| EXCERPTED PASSAGE |

"""

It was going to be a day Fernando Bermudez and his attorneys had waited for — or just another in a long series of disappointments. About 75 people waited in Judge Jonathan Cataldo’s courtroom at 111 Centre St. for a decision on whether he would overturn Bermudez’s nearly 20-year-old homicide conviction.

“There are more lawyers here than in the Gotti case,” said Mike Gaynor, a former New York Police Department homicide detective who investigated the case pro bono.

The city was focusing on the latest Gotti trial. But a crowd including a half-dozen attorneys gathered in this courtroom to find out whether a state judge would throw out Bermudez’s 1991 homicide conviction for the shooting of Raymond Blount on 13th St.

Bermudez had been sentenced to 23 years to life after teenagers picked his photo in connection with the crime. But since then everybody who picked the photo recanted. Voluminous evidence not only pointed to someone else, but to the fact that the main witness repeatedly told police and prosecutors before the conviction that someone else committed the crime. Prosecutors never pursued that lead.

"""

| WORK TO COMPLETE |
What sentence did Fernando Bermudez receive, according to the passage on his homicide conviction?

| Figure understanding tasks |
"""

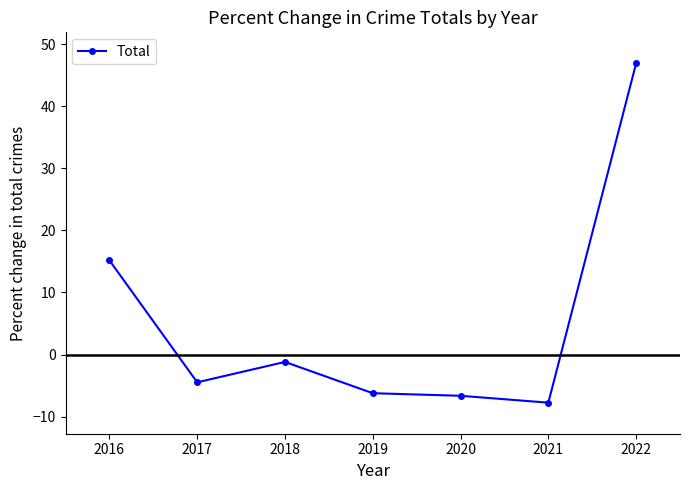

How many lines are shown in the chart?

1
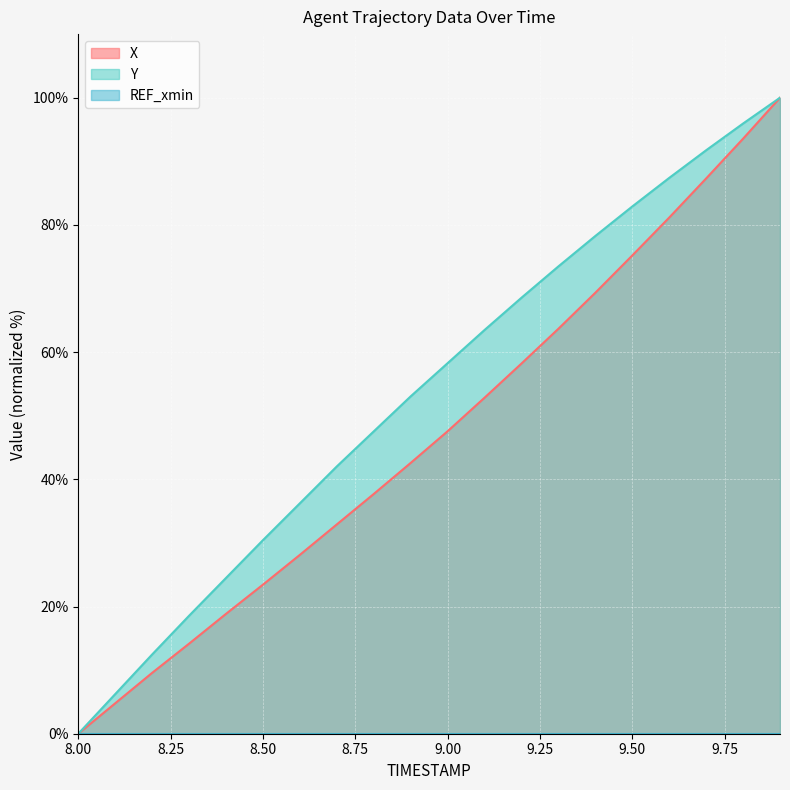

At which label does X first exceed 47?

9.00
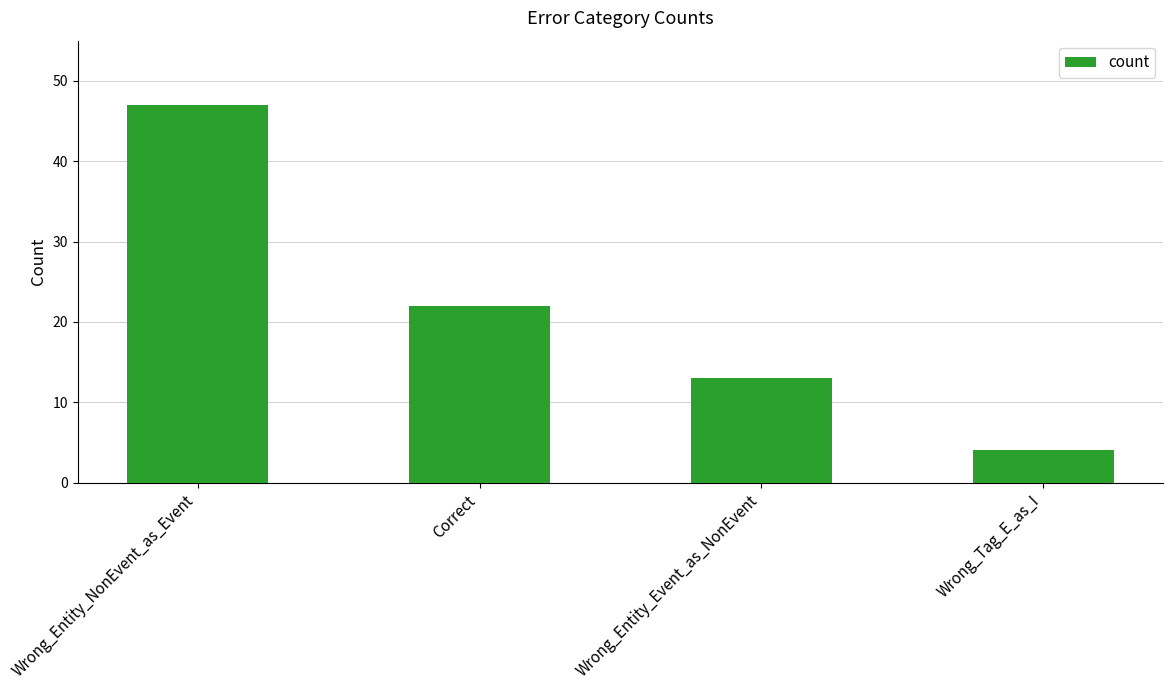

True or false: the data shows 47 at Wrong_Entity_NonEvent_as_Event.

True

"""

| EXERCISE RESPONSE |
Twenty-three years to life.